I find that teachers have causal effects on students’ self-reported behavior in class, self-efficacy in math, and happiness or engagement in class. Teachers identified as 1 standard deviation (SD) above the mean in the distribution of effectiveness improve these student outcomes by as much as 0.35 SD. In other words, teachers at the 84^th percentile in the distribution of effectiveness move the median student up as high as the 63^rd percentile in performance on these measures. Weak correlations between teacher effects on different student outcomes indicate that these measures capture unique skills that teachers bring to the classroom.

However, value-added approaches to estimating these teacher effects appear to be insufficient to account for bias in some cases. For example, non-experimental and experimental estimates of teacher effects on students’ self-efficacy in math are correlated around 0.5, falling short of the ideal 1:1 relationship and indicating that the non-experimental measure contains roughly 50 percent bias. Correlations are similar between non-experimental and experimental estimates of teacher effects on students’ happiness or engagement in class. One exception is teacher effects on students’ behavior in class, with correlations quite close to 1.

These findings are not particularly sensitive to different control variables used when predicting teacher effectiveness ratings, including prior achievement, prior attitude or behavior, and demographic characteristics. Given that these are the variables typically available in education datasets, it is not clear that we could easily reduce bias through other approaches.

Implications for policy

Where does this leave policy? Should these measures be used for accountability, despite concerns about bias? On one hand, incorporating skills beyond test scores–and teachers’ ability to improve them–into accountability frameworks acknowledges the importance of these measures.

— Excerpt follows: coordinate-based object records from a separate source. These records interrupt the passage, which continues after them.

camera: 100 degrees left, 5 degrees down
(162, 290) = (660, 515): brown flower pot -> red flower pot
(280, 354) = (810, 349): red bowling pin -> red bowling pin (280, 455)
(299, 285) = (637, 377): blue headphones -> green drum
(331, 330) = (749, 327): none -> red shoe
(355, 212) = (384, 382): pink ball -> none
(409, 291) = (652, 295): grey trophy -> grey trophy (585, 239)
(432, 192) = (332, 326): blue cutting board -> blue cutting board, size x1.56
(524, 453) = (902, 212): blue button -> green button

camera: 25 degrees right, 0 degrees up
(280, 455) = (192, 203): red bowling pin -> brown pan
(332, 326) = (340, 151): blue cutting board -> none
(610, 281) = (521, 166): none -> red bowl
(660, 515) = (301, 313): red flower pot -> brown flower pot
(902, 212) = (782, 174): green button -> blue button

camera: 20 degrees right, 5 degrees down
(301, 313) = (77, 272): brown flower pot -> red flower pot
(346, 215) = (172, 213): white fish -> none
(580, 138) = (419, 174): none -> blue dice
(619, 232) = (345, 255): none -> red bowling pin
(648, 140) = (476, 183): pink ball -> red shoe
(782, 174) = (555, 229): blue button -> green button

Building up rich administrative datasets that include a range of student outcomes also will help initiate a wave of research examining what works in education. Administrative datasets hosted by state and district agencies are the backbone of education policy research, yet to date have focused almost exclusively on capturing student test score outcomes. Expanding the scope of these datasets is, in my opinion, a worthy goal.

At the same time, using biased measures in high-stakes settings surely will raise concern for several stakeholders. Despite convincing evidence against bias in teacher effects on students’ academic performance, teachers and some policymakers still are skeptical about their use and the fairness of these measures. In turn, teachers may be less likely to use measures of their effectiveness in order to improve their instruction and, ultimately, improve student outcomes.

Instead, measures of students’ attitudes and behaviors may be most useful for low-stakes decisionmaking within schools, particularly for instructional improvement. For example, bringing costly but effective development programs such as teacher coaching to scale requires that school leaders know individual teachers’ strengths and weaknesses as well as which teachers require immediate support. Teacher effects on students’ academic attitudes and behaviors provide this information and could allow schools to allocate professional development dollars strategically, as opposed to investing in lower-cost but less-effective programs that reach all teachers.

ESSA’s guidelines for incorporating nonacademic indicators into regular tracking of student and school progress provide an important infrastructure for education research, policy, and practice. To work as intended, policy incentives must align with and not distort the core mission of these efforts: providing districts, schools, and teachers with information that helps them meet the multifaceted needs of all students.